Contrast 4 of 5 regarding parenting from grace vs. parenting for moralism _ intentionality or interruption???

I like going to the movies. My mom and I used to go see every Bond film together when it would come out in theaters. Special memories. I wish she could go with me to Skyfall. My brother and I can hopefully enjoy it together soon.

I don’t like it when others act like they are the star of this movie called Life. I don’t even like it when I act that way. And our kids certainly don’t like it when I treat them like they are interrupting the scene of the movie called “My Life.”

Not trying to step on any toes here as much as I am being confessional, but may I encourage us all as parents to choose parenting kids with intentionality rather than treating kids like interruptions.

Kids need parents. They are becoming what they were intended to be, and we as their moms and dads play an important role in that becoming. God has given them to us. We are stewards of their lives. We do not need to treat them like they are annoyances. We do not need to make them feel like interruptions.

In a grace based parenting home, parents aren’t gonna bat 1.000 on this. We need grace, too. Kids as beloved as they are can be bothersome at times, can get under our skin. But in a grace based culture, the frustrations can be fruitful if kept in check and responded to with intentionality.

That’s the real issue with our parenting, isn’t it? We tend to give knee-jerk reaction instead of thoughtful proaction. We tend to correct them in the grocery store with perfection at 3 years old in mind rather than 33. We tend to think only of how they might embarrass us at a 9 year old’s birthday party rather than how they might embarrass themselves at a 19 year old’s birthday party.
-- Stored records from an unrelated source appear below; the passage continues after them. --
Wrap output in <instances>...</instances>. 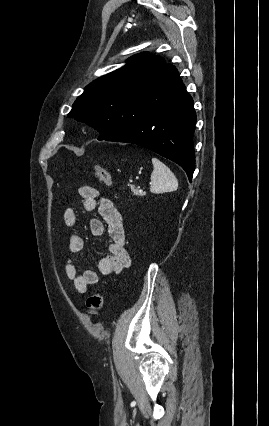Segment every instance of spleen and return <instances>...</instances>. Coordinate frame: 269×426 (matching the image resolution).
I'll return each instance as SVG.
<instances>
[{"label": "spleen", "instance_id": "obj_1", "mask_svg": "<svg viewBox=\"0 0 269 426\" xmlns=\"http://www.w3.org/2000/svg\"><path fill=\"white\" fill-rule=\"evenodd\" d=\"M152 164L150 191L155 194L176 191L178 181L172 171L157 158H152Z\"/></svg>", "mask_w": 269, "mask_h": 426}]
</instances>
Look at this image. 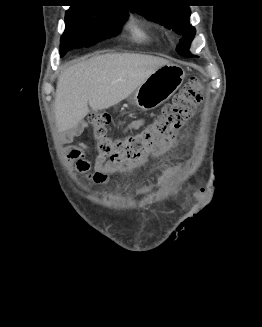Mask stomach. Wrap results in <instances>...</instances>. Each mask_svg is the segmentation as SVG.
<instances>
[{"label":"stomach","instance_id":"stomach-1","mask_svg":"<svg viewBox=\"0 0 262 327\" xmlns=\"http://www.w3.org/2000/svg\"><path fill=\"white\" fill-rule=\"evenodd\" d=\"M183 68L168 63L155 70L130 96L131 104L143 110H152L166 102L182 85Z\"/></svg>","mask_w":262,"mask_h":327}]
</instances>
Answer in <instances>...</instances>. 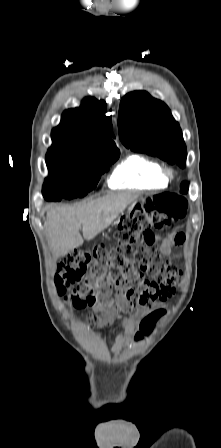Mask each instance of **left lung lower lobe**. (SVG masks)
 I'll use <instances>...</instances> for the list:
<instances>
[{"label":"left lung lower lobe","mask_w":221,"mask_h":448,"mask_svg":"<svg viewBox=\"0 0 221 448\" xmlns=\"http://www.w3.org/2000/svg\"><path fill=\"white\" fill-rule=\"evenodd\" d=\"M188 191V183L187 182H183L181 184V192L182 193H186Z\"/></svg>","instance_id":"left-lung-lower-lobe-1"}]
</instances>
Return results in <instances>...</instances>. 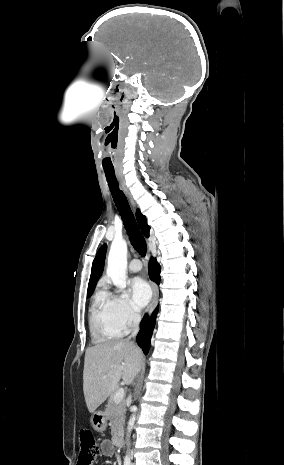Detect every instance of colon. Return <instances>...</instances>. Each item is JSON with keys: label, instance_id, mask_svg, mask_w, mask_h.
Listing matches in <instances>:
<instances>
[{"label": "colon", "instance_id": "obj_1", "mask_svg": "<svg viewBox=\"0 0 284 465\" xmlns=\"http://www.w3.org/2000/svg\"><path fill=\"white\" fill-rule=\"evenodd\" d=\"M80 457L79 465H91L97 452L95 438L90 430L82 429L79 432Z\"/></svg>", "mask_w": 284, "mask_h": 465}]
</instances>
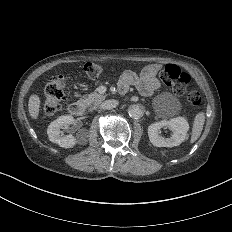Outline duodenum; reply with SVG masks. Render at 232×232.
<instances>
[{
	"label": "duodenum",
	"instance_id": "1",
	"mask_svg": "<svg viewBox=\"0 0 232 232\" xmlns=\"http://www.w3.org/2000/svg\"><path fill=\"white\" fill-rule=\"evenodd\" d=\"M69 112L74 116H81L84 112V107L79 102H73L69 105Z\"/></svg>",
	"mask_w": 232,
	"mask_h": 232
}]
</instances>
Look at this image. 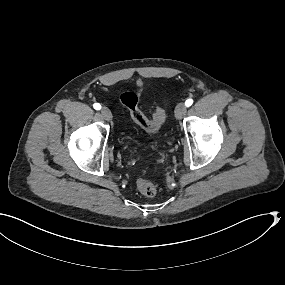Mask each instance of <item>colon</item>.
Segmentation results:
<instances>
[{
    "label": "colon",
    "mask_w": 285,
    "mask_h": 285,
    "mask_svg": "<svg viewBox=\"0 0 285 285\" xmlns=\"http://www.w3.org/2000/svg\"><path fill=\"white\" fill-rule=\"evenodd\" d=\"M119 100L129 110L133 121L147 131H158L166 120L165 111L160 107L155 110L153 117L148 119L138 108V97L133 92L122 93ZM136 185L140 193L147 197H153L157 193L156 184L150 180L139 178Z\"/></svg>",
    "instance_id": "colon-1"
}]
</instances>
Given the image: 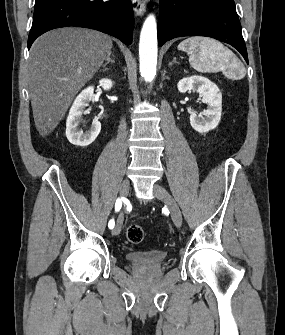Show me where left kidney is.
I'll return each instance as SVG.
<instances>
[{"mask_svg": "<svg viewBox=\"0 0 285 335\" xmlns=\"http://www.w3.org/2000/svg\"><path fill=\"white\" fill-rule=\"evenodd\" d=\"M177 88L181 94H185L188 90H195L199 96H202L201 102L207 104V110H204L203 114L191 112L189 120L193 130L205 134L217 128L222 112V94L216 84L203 76H191V78L179 80Z\"/></svg>", "mask_w": 285, "mask_h": 335, "instance_id": "5707ae66", "label": "left kidney"}]
</instances>
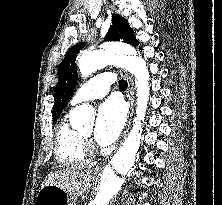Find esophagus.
I'll list each match as a JSON object with an SVG mask.
<instances>
[{"instance_id": "esophagus-1", "label": "esophagus", "mask_w": 222, "mask_h": 205, "mask_svg": "<svg viewBox=\"0 0 222 205\" xmlns=\"http://www.w3.org/2000/svg\"><path fill=\"white\" fill-rule=\"evenodd\" d=\"M122 75L126 78V80L128 82L127 98L130 103V110H129V114H128V119H127V123H126L125 130H124V136H126L128 130H129V127L131 125V118H132V113H133L134 86H133V80L127 72L123 71Z\"/></svg>"}]
</instances>
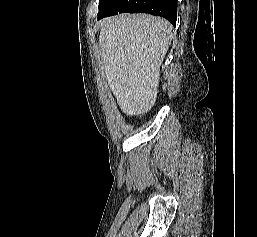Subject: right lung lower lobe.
<instances>
[{
	"instance_id": "obj_1",
	"label": "right lung lower lobe",
	"mask_w": 257,
	"mask_h": 237,
	"mask_svg": "<svg viewBox=\"0 0 257 237\" xmlns=\"http://www.w3.org/2000/svg\"><path fill=\"white\" fill-rule=\"evenodd\" d=\"M149 13L166 18L176 25L177 0H113L99 9L98 19L118 13Z\"/></svg>"
}]
</instances>
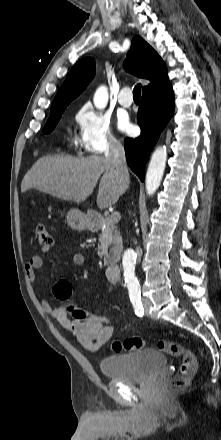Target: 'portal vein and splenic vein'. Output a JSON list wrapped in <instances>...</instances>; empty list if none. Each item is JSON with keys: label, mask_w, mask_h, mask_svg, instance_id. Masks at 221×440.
<instances>
[{"label": "portal vein and splenic vein", "mask_w": 221, "mask_h": 440, "mask_svg": "<svg viewBox=\"0 0 221 440\" xmlns=\"http://www.w3.org/2000/svg\"><path fill=\"white\" fill-rule=\"evenodd\" d=\"M120 220V213L119 212H113L110 216V221L113 223H117Z\"/></svg>", "instance_id": "1"}]
</instances>
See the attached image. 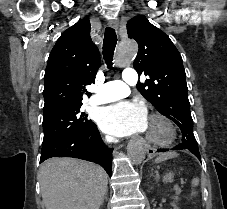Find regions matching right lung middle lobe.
<instances>
[{"mask_svg": "<svg viewBox=\"0 0 227 209\" xmlns=\"http://www.w3.org/2000/svg\"><path fill=\"white\" fill-rule=\"evenodd\" d=\"M82 100L54 98L45 102L43 116V143L59 136L83 131L94 123L80 111Z\"/></svg>", "mask_w": 227, "mask_h": 209, "instance_id": "obj_1", "label": "right lung middle lobe"}]
</instances>
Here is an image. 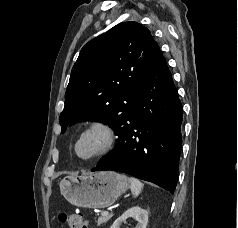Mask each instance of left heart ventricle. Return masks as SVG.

Are we cultivating into their hearts and lives for the long haul or for the short term? Are we parenting as though steady plodding for harvest or impatiently waiting in line for fast food?

God would surely be considered the model parent. In His dealings with the children of Israel, He always saw obedient response, right? Wrong. They were a stubborn, wandering people. God had to deal with their selfishness. He intentionally parented them. Faithfully, He loved them no matter what. Purposefully, He disciplined them, restoring them with a long term view in mind.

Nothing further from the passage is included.